Energy#
Example 2: pushing an already moving wagon of apples#
The Questions:
Back to that wagon of apples. Suppose it was sliding along the ice at a constant speed of 5 m/s and then you started to pull on it with that same force of 20 N from a bit ago.
The Answer:
Here’s how to think about this. The wagon of apples initially had some kinetic energy since it was moving before you pulled on it. The work is equal to the change in kinetic energy. Since there is a force applied, it will now accelerate and after that 10 m will be going faster than the original 5 m/s. How much faster is related to its resulting kinetic energy.

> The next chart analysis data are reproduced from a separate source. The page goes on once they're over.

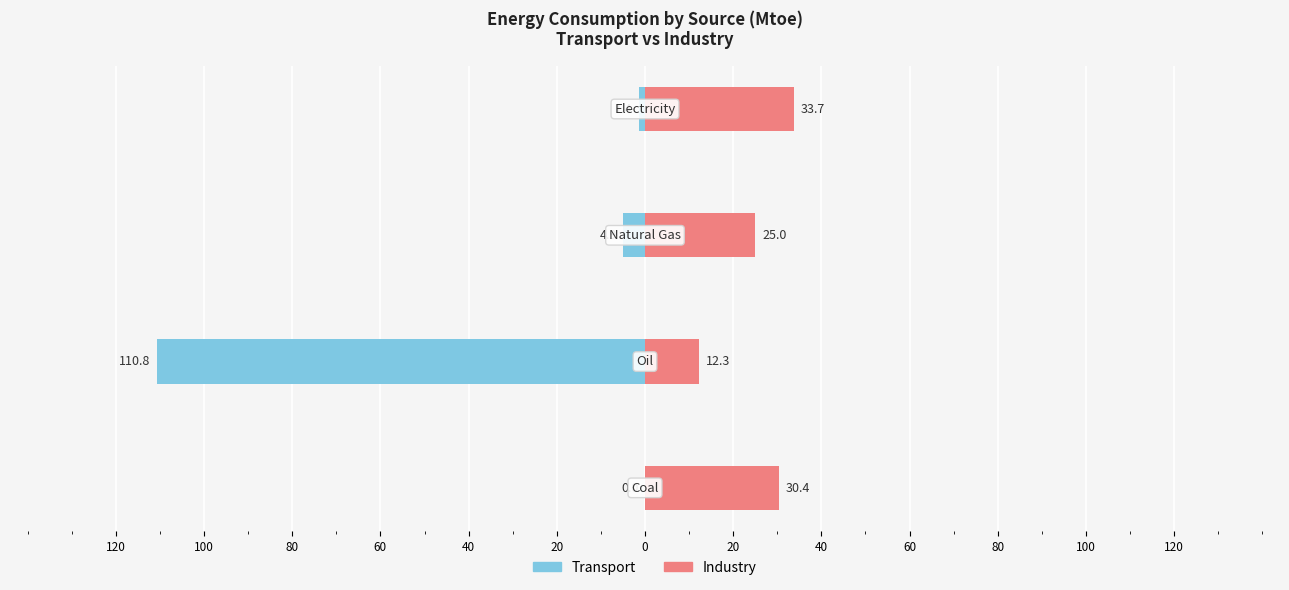

How many bars are there in each group?

2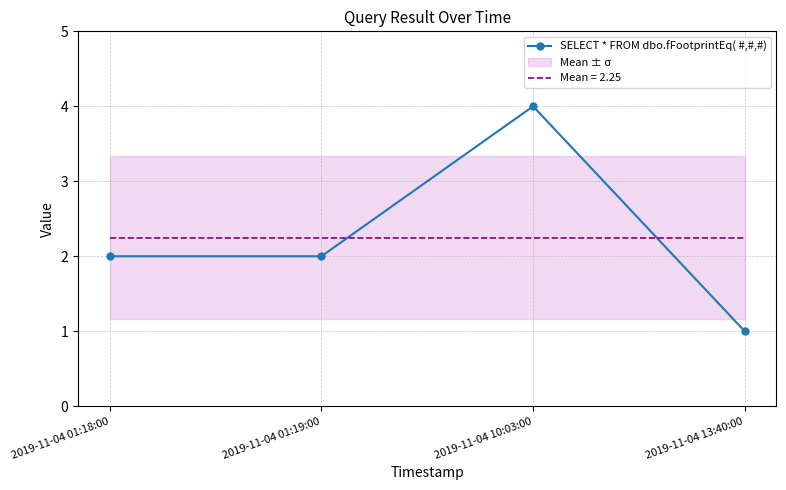

The chart shows a value of 2 at 2019-11-04 01:19:00. True or false?

True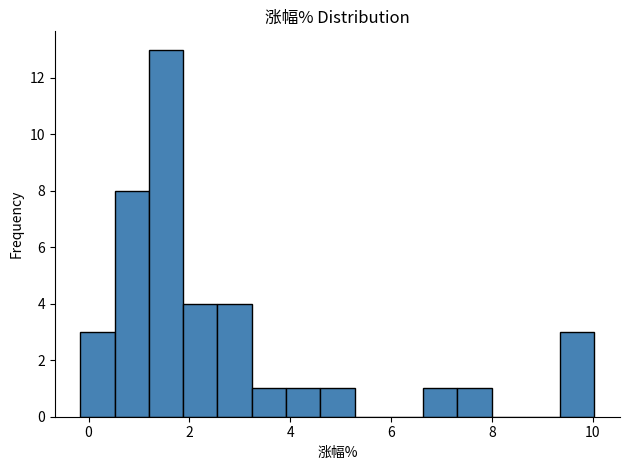

Read against the x-axis, roughly where is the centre of the tallest bar?

1.6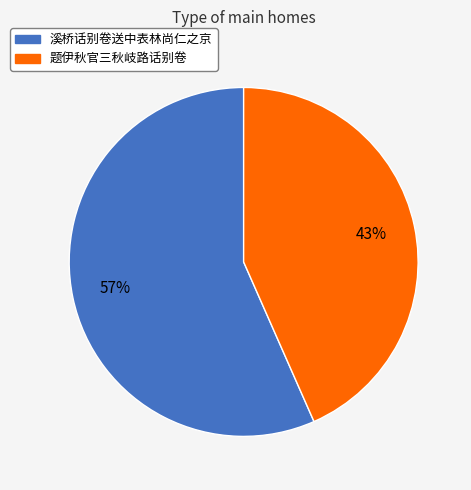

Count the number of slices in the pie.

2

So let’s calculate the new kinetic energy after we push:
\[\begin{split}
\begin{align*}
W &= K - K_0 \\
K_0 &= \dfrac{1}{2}mv_0^2 \\
K &= W + 1/2mv_0^2 \\
K &= 200 \text{ J} + \dfrac{1}{2} (10 \text{ kg})(5 \text{ m/s})^2 \\
K &=200 + 125 = 325 \text{ J}
\end{align*}
\end{split}\]
We can now calculate that final speed by taking apart the final \(K\):
\[\begin{split}
\begin{align*}
K &=1/2mv^2 \\
v &=\sqrt{2K/m} \\
v &=\sqrt{(2)(325)/10} \\
v &=\sqrt{65} = 8.1 \text{ m/s}
\end{align*}
\end{split}\]
…which is faster than when we started from rest.